• [DESCRIPTION OF THE TASK]: Search the data for the word "AGFE" and copy every line that contains it.

• [RECORDS SUPPLIED]:
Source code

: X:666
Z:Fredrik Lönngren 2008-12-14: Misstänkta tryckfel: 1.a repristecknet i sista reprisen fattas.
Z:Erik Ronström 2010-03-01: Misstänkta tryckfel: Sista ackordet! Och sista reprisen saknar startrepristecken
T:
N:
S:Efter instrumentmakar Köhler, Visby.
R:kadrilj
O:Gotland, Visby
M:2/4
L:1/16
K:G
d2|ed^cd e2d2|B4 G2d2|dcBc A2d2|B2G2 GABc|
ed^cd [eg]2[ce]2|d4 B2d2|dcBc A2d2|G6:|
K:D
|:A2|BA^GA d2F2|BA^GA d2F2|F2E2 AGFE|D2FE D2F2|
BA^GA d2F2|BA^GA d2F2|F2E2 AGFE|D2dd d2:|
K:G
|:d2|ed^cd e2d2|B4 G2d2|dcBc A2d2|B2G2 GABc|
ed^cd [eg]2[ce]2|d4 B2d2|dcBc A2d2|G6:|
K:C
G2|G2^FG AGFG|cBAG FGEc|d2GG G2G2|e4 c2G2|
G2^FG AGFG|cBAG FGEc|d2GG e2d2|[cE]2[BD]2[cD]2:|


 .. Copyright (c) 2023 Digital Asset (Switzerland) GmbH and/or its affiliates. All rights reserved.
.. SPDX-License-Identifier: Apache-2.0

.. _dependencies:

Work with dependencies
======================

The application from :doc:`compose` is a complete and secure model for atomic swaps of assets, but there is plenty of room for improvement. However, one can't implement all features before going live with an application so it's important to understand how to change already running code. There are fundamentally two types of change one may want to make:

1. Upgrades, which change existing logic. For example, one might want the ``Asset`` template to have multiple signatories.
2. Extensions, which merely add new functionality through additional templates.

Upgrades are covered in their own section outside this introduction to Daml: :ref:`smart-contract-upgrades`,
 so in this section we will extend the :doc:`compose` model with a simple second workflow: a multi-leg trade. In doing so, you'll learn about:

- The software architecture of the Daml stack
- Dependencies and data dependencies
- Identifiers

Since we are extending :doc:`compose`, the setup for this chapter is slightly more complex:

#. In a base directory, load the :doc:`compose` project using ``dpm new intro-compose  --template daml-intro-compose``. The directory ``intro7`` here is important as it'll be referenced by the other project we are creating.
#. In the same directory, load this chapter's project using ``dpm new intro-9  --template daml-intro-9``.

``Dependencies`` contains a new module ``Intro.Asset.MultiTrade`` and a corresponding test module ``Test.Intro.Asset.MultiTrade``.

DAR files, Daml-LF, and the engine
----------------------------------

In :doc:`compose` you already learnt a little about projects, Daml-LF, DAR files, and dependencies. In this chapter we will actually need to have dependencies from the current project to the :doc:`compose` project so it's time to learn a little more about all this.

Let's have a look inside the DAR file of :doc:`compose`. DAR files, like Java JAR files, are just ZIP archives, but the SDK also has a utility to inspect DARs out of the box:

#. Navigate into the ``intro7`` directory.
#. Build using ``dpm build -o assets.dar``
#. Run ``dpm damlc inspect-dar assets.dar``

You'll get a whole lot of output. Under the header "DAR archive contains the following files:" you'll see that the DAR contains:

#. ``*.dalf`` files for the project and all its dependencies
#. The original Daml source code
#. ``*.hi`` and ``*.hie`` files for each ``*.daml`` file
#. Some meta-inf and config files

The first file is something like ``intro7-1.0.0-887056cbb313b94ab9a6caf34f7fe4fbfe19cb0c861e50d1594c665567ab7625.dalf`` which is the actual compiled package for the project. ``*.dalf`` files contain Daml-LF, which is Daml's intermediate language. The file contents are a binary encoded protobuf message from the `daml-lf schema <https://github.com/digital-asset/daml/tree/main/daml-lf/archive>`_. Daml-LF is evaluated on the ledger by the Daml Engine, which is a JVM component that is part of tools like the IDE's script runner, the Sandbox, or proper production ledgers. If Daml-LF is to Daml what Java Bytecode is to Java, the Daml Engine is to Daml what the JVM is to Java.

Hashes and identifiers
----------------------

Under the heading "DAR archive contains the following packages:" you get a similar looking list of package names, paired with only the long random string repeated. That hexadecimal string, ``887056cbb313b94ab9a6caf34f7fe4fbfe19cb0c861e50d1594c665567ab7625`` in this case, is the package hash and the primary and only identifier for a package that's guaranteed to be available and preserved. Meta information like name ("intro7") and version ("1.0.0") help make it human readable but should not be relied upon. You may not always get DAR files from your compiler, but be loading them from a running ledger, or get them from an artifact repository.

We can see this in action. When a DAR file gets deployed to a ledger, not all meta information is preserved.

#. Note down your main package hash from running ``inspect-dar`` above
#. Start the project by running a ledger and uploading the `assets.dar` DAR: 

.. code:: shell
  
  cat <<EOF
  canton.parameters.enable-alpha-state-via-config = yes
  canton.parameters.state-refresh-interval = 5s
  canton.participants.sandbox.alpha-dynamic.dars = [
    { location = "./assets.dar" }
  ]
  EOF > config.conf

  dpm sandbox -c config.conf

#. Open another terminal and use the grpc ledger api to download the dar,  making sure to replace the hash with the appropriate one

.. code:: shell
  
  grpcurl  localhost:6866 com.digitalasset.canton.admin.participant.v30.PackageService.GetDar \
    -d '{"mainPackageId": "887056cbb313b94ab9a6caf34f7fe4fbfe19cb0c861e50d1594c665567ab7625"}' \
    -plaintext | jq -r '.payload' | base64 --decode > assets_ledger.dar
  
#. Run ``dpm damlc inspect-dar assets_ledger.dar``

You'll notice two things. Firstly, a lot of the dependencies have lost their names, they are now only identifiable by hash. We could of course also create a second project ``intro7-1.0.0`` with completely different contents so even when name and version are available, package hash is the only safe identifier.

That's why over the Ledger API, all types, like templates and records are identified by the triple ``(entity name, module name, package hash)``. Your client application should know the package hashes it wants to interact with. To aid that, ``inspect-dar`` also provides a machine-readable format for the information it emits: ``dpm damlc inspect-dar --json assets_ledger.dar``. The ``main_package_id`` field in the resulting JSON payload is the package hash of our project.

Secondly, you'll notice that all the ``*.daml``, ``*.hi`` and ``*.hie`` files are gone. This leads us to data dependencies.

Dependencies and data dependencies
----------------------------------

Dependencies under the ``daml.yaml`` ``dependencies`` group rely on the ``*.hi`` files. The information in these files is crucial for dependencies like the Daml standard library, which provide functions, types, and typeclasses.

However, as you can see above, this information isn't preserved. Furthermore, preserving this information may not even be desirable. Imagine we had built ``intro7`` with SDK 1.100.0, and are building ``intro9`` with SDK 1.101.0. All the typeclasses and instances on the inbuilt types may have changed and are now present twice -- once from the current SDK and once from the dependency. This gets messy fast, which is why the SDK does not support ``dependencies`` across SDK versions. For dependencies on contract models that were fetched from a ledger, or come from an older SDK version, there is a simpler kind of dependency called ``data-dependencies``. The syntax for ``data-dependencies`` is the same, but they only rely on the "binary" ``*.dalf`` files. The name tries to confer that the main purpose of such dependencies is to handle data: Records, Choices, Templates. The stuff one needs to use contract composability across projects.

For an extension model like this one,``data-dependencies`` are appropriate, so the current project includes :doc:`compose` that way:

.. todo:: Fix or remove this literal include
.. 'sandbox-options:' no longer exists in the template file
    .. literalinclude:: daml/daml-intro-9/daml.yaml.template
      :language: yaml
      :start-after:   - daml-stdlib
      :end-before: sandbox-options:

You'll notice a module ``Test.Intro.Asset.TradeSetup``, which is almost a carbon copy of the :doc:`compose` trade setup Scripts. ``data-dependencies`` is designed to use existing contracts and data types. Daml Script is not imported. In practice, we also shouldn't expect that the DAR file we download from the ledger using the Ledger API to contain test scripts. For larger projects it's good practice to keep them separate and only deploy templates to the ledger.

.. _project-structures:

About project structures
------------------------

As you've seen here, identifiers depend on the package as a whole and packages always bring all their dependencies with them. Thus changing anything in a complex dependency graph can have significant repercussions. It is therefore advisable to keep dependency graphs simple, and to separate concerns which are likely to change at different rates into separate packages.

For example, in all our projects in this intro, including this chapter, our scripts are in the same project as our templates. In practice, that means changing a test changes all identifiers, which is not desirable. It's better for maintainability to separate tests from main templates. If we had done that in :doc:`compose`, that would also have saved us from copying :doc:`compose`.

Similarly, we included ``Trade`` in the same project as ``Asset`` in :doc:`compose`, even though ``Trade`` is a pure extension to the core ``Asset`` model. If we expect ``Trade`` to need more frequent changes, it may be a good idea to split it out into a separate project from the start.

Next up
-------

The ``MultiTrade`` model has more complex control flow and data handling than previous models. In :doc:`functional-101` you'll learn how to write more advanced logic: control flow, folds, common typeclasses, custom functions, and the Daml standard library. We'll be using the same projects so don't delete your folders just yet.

• [ANSWER SECTION]:
|:A2|BA^GA d2F2|BA^GA d2F2|F2E2 AGFE|D2FE D2F2|
BA^GA d2F2|BA^GA d2F2|F2E2 AGFE|D2dd d2:|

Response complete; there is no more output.